Required action:
Give back all of the data, word for word.

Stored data
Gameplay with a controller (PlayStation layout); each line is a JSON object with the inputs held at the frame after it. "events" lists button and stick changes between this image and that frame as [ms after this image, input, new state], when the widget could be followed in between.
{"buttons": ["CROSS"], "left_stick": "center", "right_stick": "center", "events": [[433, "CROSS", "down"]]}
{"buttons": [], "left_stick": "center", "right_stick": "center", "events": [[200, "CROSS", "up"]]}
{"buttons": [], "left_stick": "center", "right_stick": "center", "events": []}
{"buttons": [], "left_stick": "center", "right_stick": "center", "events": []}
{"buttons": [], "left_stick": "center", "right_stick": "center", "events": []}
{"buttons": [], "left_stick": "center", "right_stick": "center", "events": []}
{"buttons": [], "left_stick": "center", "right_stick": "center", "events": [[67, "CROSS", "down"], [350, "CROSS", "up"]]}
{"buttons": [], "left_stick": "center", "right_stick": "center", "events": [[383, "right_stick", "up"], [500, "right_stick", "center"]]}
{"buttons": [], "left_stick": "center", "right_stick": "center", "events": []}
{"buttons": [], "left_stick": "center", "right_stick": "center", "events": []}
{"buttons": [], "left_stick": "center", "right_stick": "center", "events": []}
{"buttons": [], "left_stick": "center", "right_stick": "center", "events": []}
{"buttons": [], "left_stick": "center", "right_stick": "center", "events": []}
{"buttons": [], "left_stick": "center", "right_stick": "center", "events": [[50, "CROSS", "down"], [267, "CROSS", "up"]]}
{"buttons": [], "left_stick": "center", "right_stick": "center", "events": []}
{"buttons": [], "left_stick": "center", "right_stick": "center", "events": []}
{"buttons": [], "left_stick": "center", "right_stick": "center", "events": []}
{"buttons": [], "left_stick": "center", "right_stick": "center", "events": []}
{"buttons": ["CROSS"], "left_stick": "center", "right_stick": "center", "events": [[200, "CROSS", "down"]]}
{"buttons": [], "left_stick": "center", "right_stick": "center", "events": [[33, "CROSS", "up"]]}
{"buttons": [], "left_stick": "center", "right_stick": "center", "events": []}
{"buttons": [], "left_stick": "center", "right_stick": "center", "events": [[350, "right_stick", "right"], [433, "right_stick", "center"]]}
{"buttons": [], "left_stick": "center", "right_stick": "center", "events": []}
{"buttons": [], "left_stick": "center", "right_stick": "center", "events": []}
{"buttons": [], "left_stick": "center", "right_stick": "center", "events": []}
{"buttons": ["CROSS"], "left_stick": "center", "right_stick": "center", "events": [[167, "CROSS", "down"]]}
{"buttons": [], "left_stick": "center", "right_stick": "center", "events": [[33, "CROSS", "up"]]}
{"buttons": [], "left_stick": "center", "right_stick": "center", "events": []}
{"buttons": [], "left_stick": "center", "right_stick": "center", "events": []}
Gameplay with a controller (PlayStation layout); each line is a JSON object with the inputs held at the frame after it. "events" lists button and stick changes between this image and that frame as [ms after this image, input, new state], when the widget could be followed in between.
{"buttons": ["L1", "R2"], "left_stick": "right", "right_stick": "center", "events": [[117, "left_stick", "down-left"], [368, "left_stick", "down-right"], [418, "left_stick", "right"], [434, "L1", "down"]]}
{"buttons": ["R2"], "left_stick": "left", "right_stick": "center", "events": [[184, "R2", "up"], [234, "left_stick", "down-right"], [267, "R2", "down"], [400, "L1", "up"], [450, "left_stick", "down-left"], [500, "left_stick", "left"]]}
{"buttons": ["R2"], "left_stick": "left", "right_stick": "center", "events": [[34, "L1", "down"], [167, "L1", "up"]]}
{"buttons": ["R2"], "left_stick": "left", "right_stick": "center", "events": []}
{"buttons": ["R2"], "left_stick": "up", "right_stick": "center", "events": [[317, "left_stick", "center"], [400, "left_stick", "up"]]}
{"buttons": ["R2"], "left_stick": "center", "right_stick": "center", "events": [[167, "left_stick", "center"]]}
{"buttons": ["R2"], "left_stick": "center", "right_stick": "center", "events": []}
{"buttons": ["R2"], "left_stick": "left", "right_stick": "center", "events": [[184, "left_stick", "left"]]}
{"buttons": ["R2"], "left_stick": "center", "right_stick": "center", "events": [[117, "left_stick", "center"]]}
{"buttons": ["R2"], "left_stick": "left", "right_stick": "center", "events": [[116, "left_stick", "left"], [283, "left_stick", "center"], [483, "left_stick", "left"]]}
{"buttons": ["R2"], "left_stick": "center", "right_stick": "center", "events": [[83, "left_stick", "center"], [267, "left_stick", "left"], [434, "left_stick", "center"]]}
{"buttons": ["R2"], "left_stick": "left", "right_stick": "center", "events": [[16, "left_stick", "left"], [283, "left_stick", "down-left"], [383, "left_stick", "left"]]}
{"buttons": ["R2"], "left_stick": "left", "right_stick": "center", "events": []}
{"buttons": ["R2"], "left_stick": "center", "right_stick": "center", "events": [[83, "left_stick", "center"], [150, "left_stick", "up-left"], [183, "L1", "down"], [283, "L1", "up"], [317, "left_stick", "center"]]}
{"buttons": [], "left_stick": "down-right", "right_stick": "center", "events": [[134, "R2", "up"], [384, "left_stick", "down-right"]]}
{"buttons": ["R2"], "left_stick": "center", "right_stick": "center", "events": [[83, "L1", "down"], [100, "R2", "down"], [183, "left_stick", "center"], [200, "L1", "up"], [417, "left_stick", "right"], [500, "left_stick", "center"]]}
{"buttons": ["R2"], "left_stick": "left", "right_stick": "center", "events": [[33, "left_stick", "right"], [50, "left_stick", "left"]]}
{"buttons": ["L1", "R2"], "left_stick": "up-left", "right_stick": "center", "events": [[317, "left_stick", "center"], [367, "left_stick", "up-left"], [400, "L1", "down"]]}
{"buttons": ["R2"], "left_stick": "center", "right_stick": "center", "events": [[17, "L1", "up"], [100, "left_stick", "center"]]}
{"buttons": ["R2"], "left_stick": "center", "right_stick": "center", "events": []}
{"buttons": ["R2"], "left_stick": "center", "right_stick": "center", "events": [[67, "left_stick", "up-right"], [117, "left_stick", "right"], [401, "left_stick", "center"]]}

Response below:
Gameplay with a controller (PlayStation layout); each line is a JSON object with the inputs held at the frame after it. "events" lists button and stick changes between this image and that frame as [ms after this image, input, new state], when the widget could be followed in between.
{"buttons": ["CROSS"], "left_stick": "center", "right_stick": "center", "events": [[433, "CROSS", "down"]]}
{"buttons": [], "left_stick": "center", "right_stick": "center", "events": [[200, "CROSS", "up"]]}
{"buttons": [], "left_stick": "center", "right_stick": "center", "events": []}
{"buttons": [], "left_stick": "center", "right_stick": "center", "events": []}
{"buttons": [], "left_stick": "center", "right_stick": "center", "events": []}
{"buttons": [], "left_stick": "center", "right_stick": "center", "events": []}
{"buttons": [], "left_stick": "center", "right_stick": "center", "events": [[67, "CROSS", "down"], [350, "CROSS", "up"]]}
{"buttons": [], "left_stick": "center", "right_stick": "center", "events": [[383, "right_stick", "up"], [500, "right_stick", "center"]]}
{"buttons": [], "left_stick": "center", "right_stick": "center", "events": []}
{"buttons": [], "left_stick": "center", "right_stick": "center", "events": []}
{"buttons": [], "left_stick": "center", "right_stick": "center", "events": []}
{"buttons": [], "left_stick": "center", "right_stick": "center", "events": []}
{"buttons": [], "left_stick": "center", "right_stick": "center", "events": []}
{"buttons": [], "left_stick": "center", "right_stick": "center", "events": [[50, "CROSS", "down"], [267, "CROSS", "up"]]}
{"buttons": [], "left_stick": "center", "right_stick": "center", "events": []}
{"buttons": [], "left_stick": "center", "right_stick": "center", "events": []}
{"buttons": [], "left_stick": "center", "right_stick": "center", "events": []}
{"buttons": [], "left_stick": "center", "right_stick": "center", "events": []}
{"buttons": ["CROSS"], "left_stick": "center", "right_stick": "center", "events": [[200, "CROSS", "down"]]}
{"buttons": [], "left_stick": "center", "right_stick": "center", "events": [[33, "CROSS", "up"]]}
{"buttons": [], "left_stick": "center", "right_stick": "center", "events": []}
{"buttons": [], "left_stick": "center", "right_stick": "center", "events": [[350, "right_stick", "right"], [433, "right_stick", "center"]]}
{"buttons": [], "left_stick": "center", "right_stick": "center", "events": []}
{"buttons": [], "left_stick": "center", "right_stick": "center", "events": []}
{"buttons": [], "left_stick": "center", "right_stick": "center", "events": []}
{"buttons": ["CROSS"], "left_stick": "center", "right_stick": "center", "events": [[167, "CROSS", "down"]]}
{"buttons": [], "left_stick": "center", "right_stick": "center", "events": [[33, "CROSS", "up"]]}
{"buttons": [], "left_stick": "center", "right_stick": "center", "events": []}
{"buttons": [], "left_stick": "center", "right_stick": "center", "events": []}
Gameplay with a controller (PlayStation layout); each line is a JSON object with the inputs held at the frame after it. "events" lists button and stick changes between this image and that frame as [ms after this image, input, new state], when the widget could be followed in between.
{"buttons": ["L1", "R2"], "left_stick": "right", "right_stick": "center", "events": [[117, "left_stick", "down-left"], [368, "left_stick", "down-right"], [418, "left_stick", "right"], [434, "L1", "down"]]}
{"buttons": ["R2"], "left_stick": "left", "right_stick": "center", "events": [[184, "R2", "up"], [234, "left_stick", "down-right"], [267, "R2", "down"], [400, "L1", "up"], [450, "left_stick", "down-left"], [500, "left_stick", "left"]]}
{"buttons": ["R2"], "left_stick": "left", "right_stick": "center", "events": [[34, "L1", "down"], [167, "L1", "up"]]}
{"buttons": ["R2"], "left_stick": "left", "right_stick": "center", "events": []}
{"buttons": ["R2"], "left_stick": "up", "right_stick": "center", "events": [[317, "left_stick", "center"], [400, "left_stick", "up"]]}
{"buttons": ["R2"], "left_stick": "center", "right_stick": "center", "events": [[167, "left_stick", "center"]]}
{"buttons": ["R2"], "left_stick": "center", "right_stick": "center", "events": []}
{"buttons": ["R2"], "left_stick": "left", "right_stick": "center", "events": [[184, "left_stick", "left"]]}
{"buttons": ["R2"], "left_stick": "center", "right_stick": "center", "events": [[117, "left_stick", "center"]]}
{"buttons": ["R2"], "left_stick": "left", "right_stick": "center", "events": [[116, "left_stick", "left"], [283, "left_stick", "center"], [483, "left_stick", "left"]]}
{"buttons": ["R2"], "left_stick": "center", "right_stick": "center", "events": [[83, "left_stick", "center"], [267, "left_stick", "left"], [434, "left_stick", "center"]]}
{"buttons": ["R2"], "left_stick": "left", "right_stick": "center", "events": [[16, "left_stick", "left"], [283, "left_stick", "down-left"], [383, "left_stick", "left"]]}
{"buttons": ["R2"], "left_stick": "left", "right_stick": "center", "events": []}
{"buttons": ["R2"], "left_stick": "center", "right_stick": "center", "events": [[83, "left_stick", "center"], [150, "left_stick", "up-left"], [183, "L1", "down"], [283, "L1", "up"], [317, "left_stick", "center"]]}
{"buttons": [], "left_stick": "down-right", "right_stick": "center", "events": [[134, "R2", "up"], [384, "left_stick", "down-right"]]}
{"buttons": ["R2"], "left_stick": "center", "right_stick": "center", "events": [[83, "L1", "down"], [100, "R2", "down"], [183, "left_stick", "center"], [200, "L1", "up"], [417, "left_stick", "right"], [500, "left_stick", "center"]]}
{"buttons": ["R2"], "left_stick": "left", "right_stick": "center", "events": [[33, "left_stick", "right"], [50, "left_stick", "left"]]}
{"buttons": ["L1", "R2"], "left_stick": "up-left", "right_stick": "center", "events": [[317, "left_stick", "center"], [367, "left_stick", "up-left"], [400, "L1", "down"]]}
{"buttons": ["R2"], "left_stick": "center", "right_stick": "center", "events": [[17, "L1", "up"], [100, "left_stick", "center"]]}
{"buttons": ["R2"], "left_stick": "center", "right_stick": "center", "events": []}
{"buttons": ["R2"], "left_stick": "center", "right_stick": "center", "events": [[67, "left_stick", "up-right"], [117, "left_stick", "right"], [401, "left_stick", "center"]]}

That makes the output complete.